Die Polizei und das Gesetz wollen es so. „Ursprünglich wollten wir alle Schilder der Karl-Marx-Allee bis zum Frankfurter Tor überkleben“, sagt VOS-Pressesprecher Ronald Lässig der JUNGEN FREIHEIT. Jedoch hatten die Ordnungshüter angekündigt, die Aktion notfalls unter Gewalteinsatz zu unterbinden, da es sich dabei um Sachbeschädigung handele.

Eine Szene, die Symbolcharakter hat. 20 Jahre nach der entscheidenden Leipziger Montagsdemonstration vom 9. Oktober 1989 ist die friedliche Revolution verblaßt, kommt der alte Lack des Kommunismus in Deutschland wieder zum Vorschein. Die SED nennt sich jetzt „Die Linke“. Und die SPD geht mit ihr 60 Jahre nach ihrer Zwangsfusion mit den von Kurt Schumacher als rotlackierte Faschisten titulierten Kommunisten Bündnisse ein: Grund genug für die Opfer des SED-Regimes, den Jahrestag dazu zu nutzen, um medienwirksam gegen Relikte aus der Zeit der sozialistischen Diktatur in Deutschland zu protestieren.

„Es ist für uns unverständlich, daß 20 Jahre nach dem friedfertigen Aufbegehren in der DDR viele Straßen in Deutschland noch immer die Namen kommunistischer Idole tragen“, sagte der Berliner VOS-Landesvorsitzende Mario Röllig. Derzeit gebe es deutschlandweit noch immer rund 550 Straßen, die nach Karl Marx benannt seien. Hinzu kommen die Straßen weiterer kommunistischer Idole wie Ernst Thälmann, Wilhelm Pieck, Karl Liebknecht oder Rosa Luxemburg.

„Besonders in den ländlichen Regionen hat sich da kaum etwas getan“, moniert der Leiter der Gedenkstätte Hohenschönhausen, Hubertus Knabe, gegenüber der JUNGEN FREIHEIT. Knabe, der der Aktion beigewohnt hatte, wünscht sich einen Aufruf von Bundespräsident Horst Köhler zur Umbenennung kommunistischer Straßennamen. Schließlich erinnere kaum ein Weg an den Mut Tausender Menschen, die gegen das SED-Regime Widerstand geleistet und für Freiheit und Demokratie protestiert hatten. Die Zeit sei daher reif für eine „Straße der friedlichen Revolution“. Nach Auffassung der VOS dürfe ein Staat wie die Bundesrepublik, der sich in der Traditionslinie von Paulskirche und Weimarer Verfassung sehe, Straßen nicht nach den Feinden von Demokratie und Rechtsstaatlichkeit benennen.
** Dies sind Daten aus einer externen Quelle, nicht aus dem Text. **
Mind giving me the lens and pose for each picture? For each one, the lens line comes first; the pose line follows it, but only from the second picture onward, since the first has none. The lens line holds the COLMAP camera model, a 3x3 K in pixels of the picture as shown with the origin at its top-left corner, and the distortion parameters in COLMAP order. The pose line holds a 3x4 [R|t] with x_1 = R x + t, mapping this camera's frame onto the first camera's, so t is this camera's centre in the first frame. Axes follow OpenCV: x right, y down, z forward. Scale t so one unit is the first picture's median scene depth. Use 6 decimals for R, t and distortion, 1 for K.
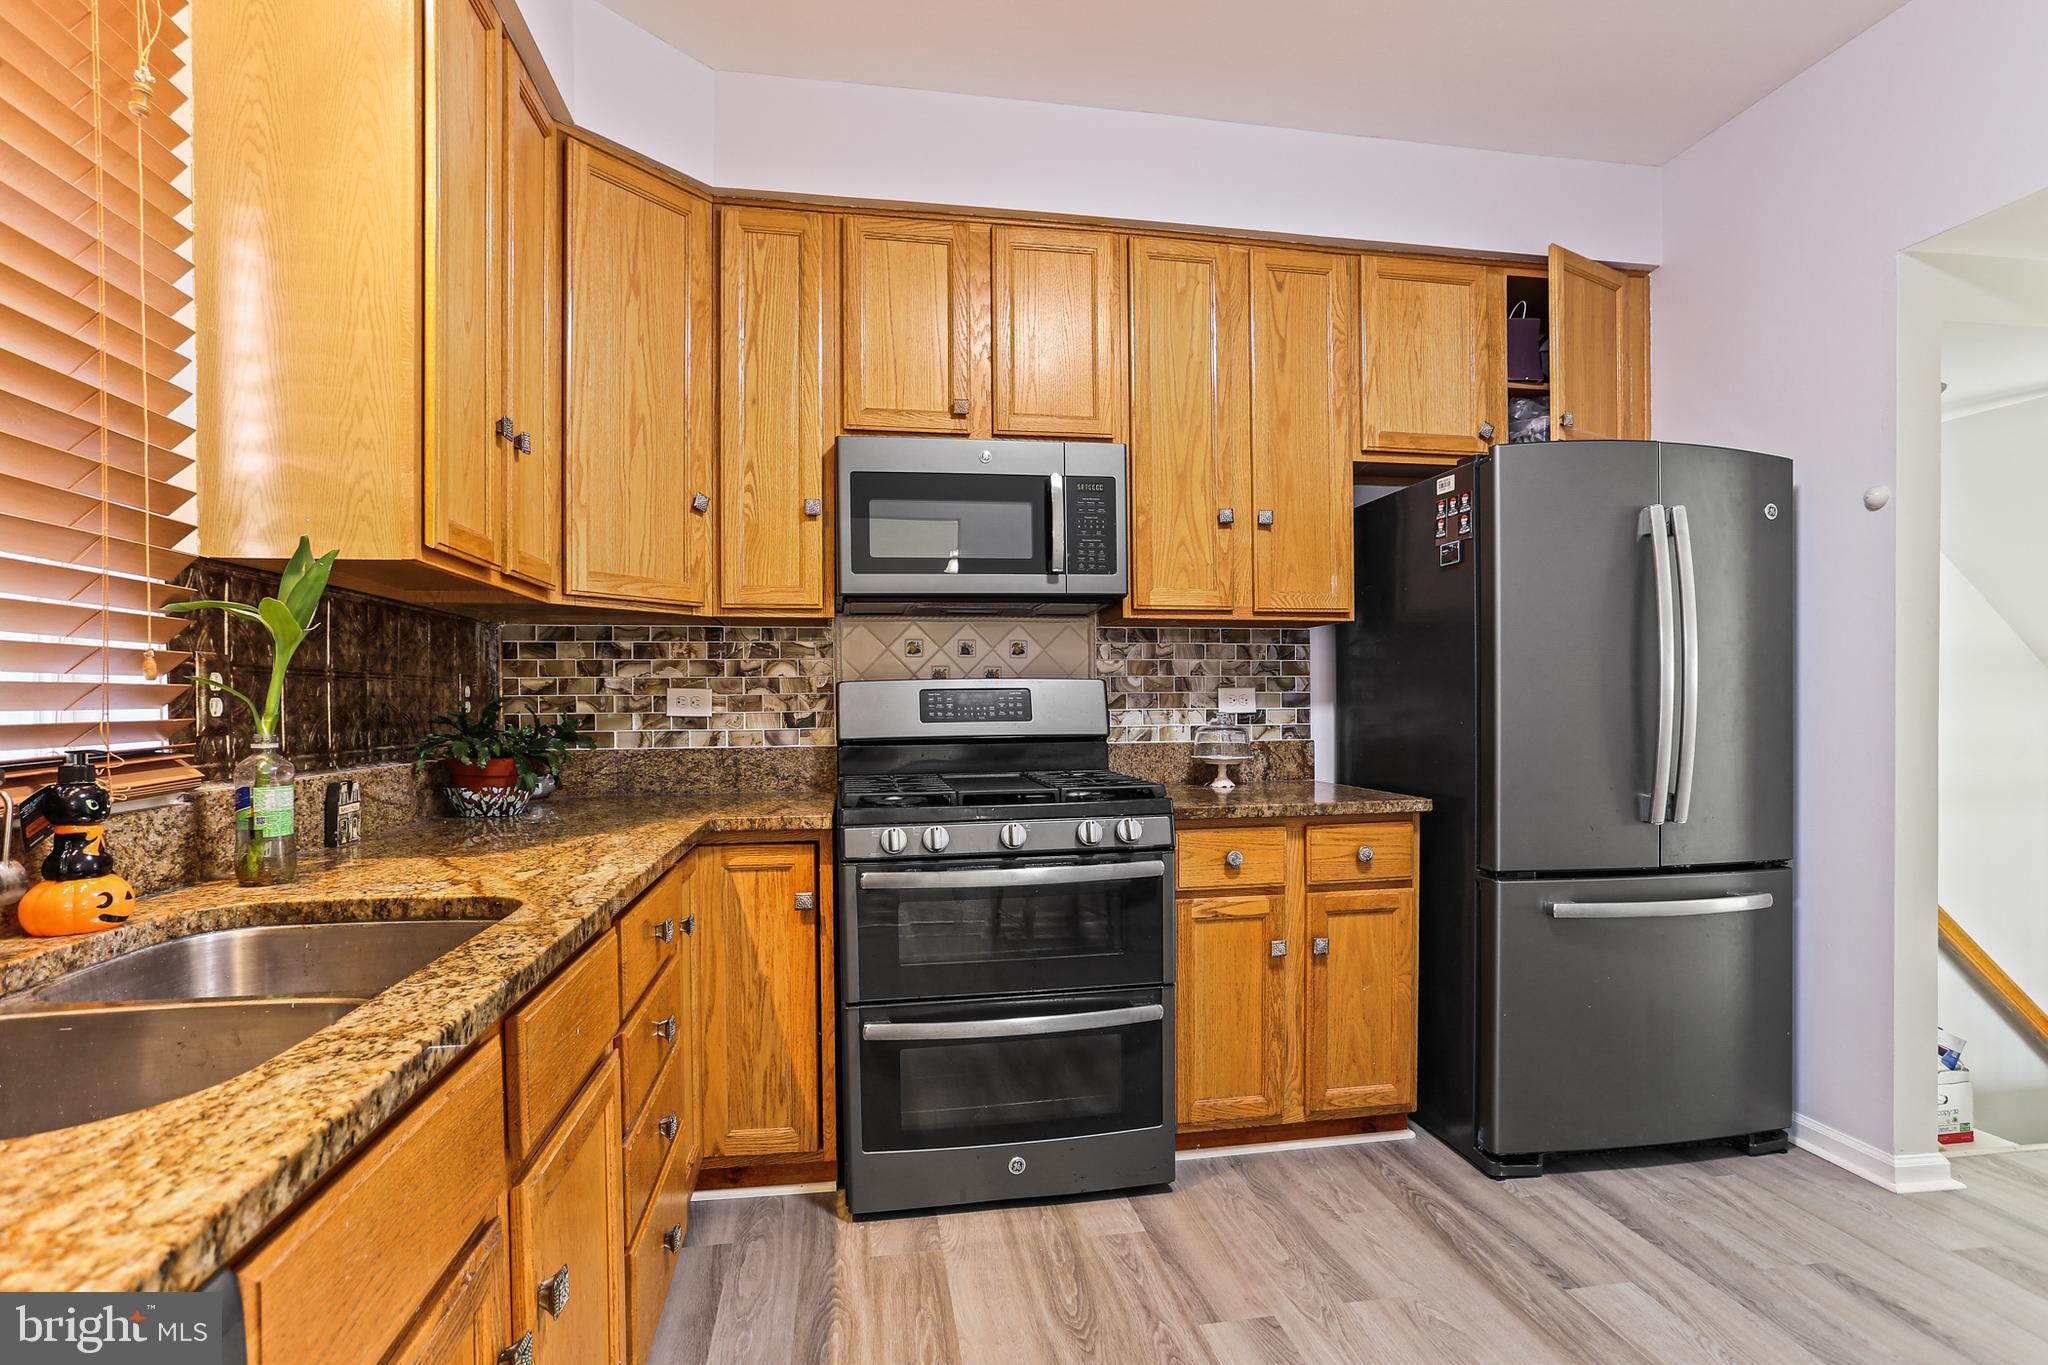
lens RADIAL K [[1006.2, 0, 1026.0], [0, 1006.2, 712.5], [0, 0, 1]] dist [-0.000845, -0.000091]
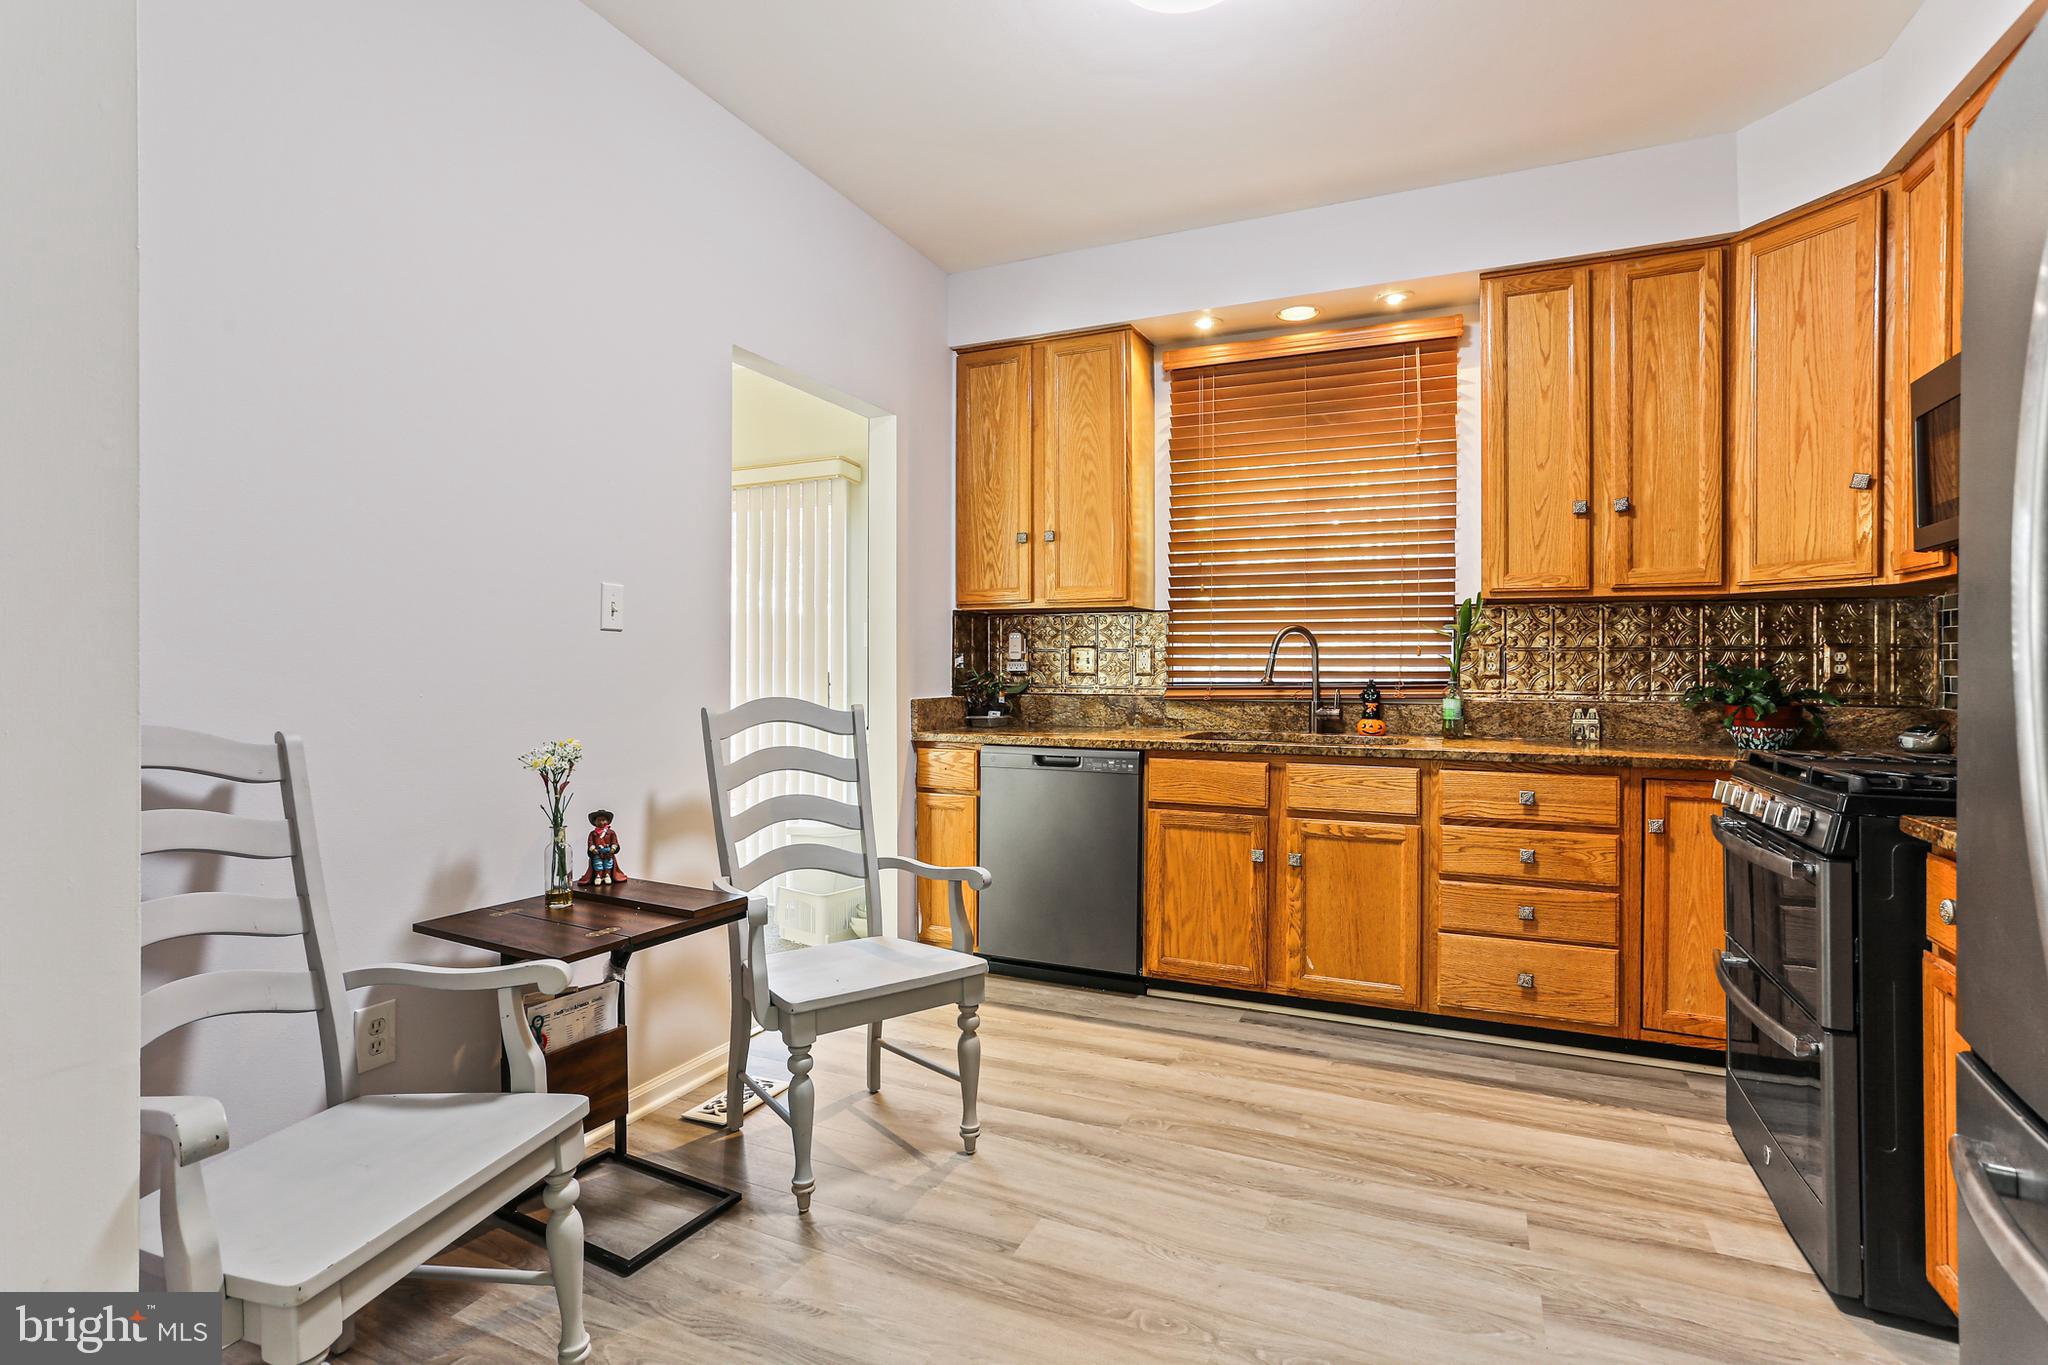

Die VOS hat zudem mit offenen Briefen an Bundeskanzlerin Angela Merkel und Berlins Regierenden Bürgermeister Klaus Wowereit (SPD) ihrer Forderung nach Umbenennungen und einer angemessenen Würdigung der Revolution in der DDR Nachdruck verliehen. „Viele Menschen erinnern in diesen Tagen an den Mauerfall vor 20 Jahren, aber kaum jemand gedenkt dem Mut der vielen Menschen, die sich bereits lange Zeit davor für Menschenrechte und Demokratie in der DDR eingesetzt haben“, schrieben Mario Röllig und Ronald Lässig der Kanzlerin. „Für uns, die wir unter der Verfolgung und totaler Überwachung durch die DDR-Staatssicherheit zu leiden hatten und sogar unserer Freiheit beraubt wurden, ist dies ein unerträglicher Zustand“, heißt es im offenen Brief der VOS-Aktivisten weiter. „Wir sind gespannt, ob es eine Antwort geben wird“,  sagt Lässig.

Unterdessen  hat die CDU-Fraktion der Bezirksverordnetenversammlung Friedrichshain-Kreuzberg auf Anregung der SED-Opfer einen entsprechenden Antrag auf Umbenennung der Karl-Marx-Allee in „Straße der friedlichen Revolution“ auf den Weg gebracht. Daß die Chance auf eine Entscheidung zugunsten einer Umbenennung gering ist, weiß die VOS. „Aber wir erreichen zumindest, daß die Öffentlichkeit hierfür sensibilisiert wird“, meint Lässig.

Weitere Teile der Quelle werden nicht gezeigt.